Update the listing below by changing every "Medien" to "Netzwerke" and keeping all other text the same. Leave out the pictures in your answer.

Saved data entries:
====

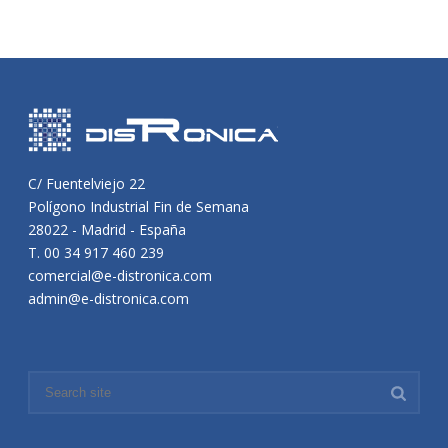
C/ Fuentelviejo 22
Polígono Industrial Fin de Semana
28022 - Madrid - España
T. 00 34 917 460 239
comercial@e-distronica.com
admin@e-distronica.com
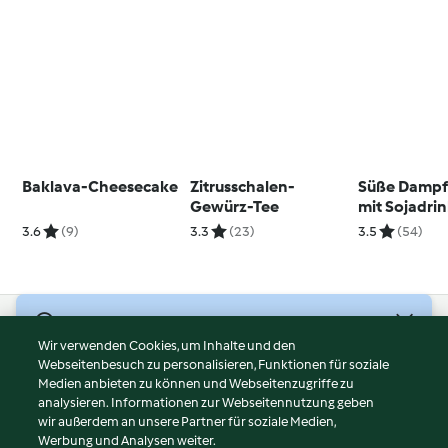
Baklava-Cheesecake
Zitrusschalen-
Süße Dampf
Gewürz-Tee
mit Sojadri
3.6
(9)
3.3
(23)
3.5
(54)
© Copyright 2026
Wir verwenden Cookies, um Inhalte und den
Webseitenbesuch zu personalisieren, Funktionen für soziale
Nutzungsbedingungen
Medien anbieten zu können und Webseitenzugriffe zu
Datenschutzrichtlinien
analysieren. Informationen zur Webseitennutzung geben
Disclaimer
wir außerdem an unsere Partner für soziale Medien,
Werbung und Analysen weiter.
Impressum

====

RESULT OF THIS TASK:
C/ Fuentelviejo 22
Polígono Industrial Fin de Semana
28022 - Madrid - España
T. 00 34 917 460 239
comercial@e-distronica.com
admin@e-distronica.com
Baklava-Cheesecake
Zitrusschalen-
Süße Dampf
Gewürz-Tee
mit Sojadri
3.6
(9)
3.3
(23)
3.5
(54)
© Copyright 2026
Wir verwenden Cookies, um Inhalte und den
Webseitenbesuch zu personalisieren, Funktionen für soziale
Nutzungsbedingungen
Netzwerke anbieten zu können und Webseitenzugriffe zu
Datenschutzrichtlinien
analysieren. Informationen zur Webseitennutzung geben
Disclaimer
wir außerdem an unsere Partner für soziale Netzwerke,
Werbung und Analysen weiter.
Impressum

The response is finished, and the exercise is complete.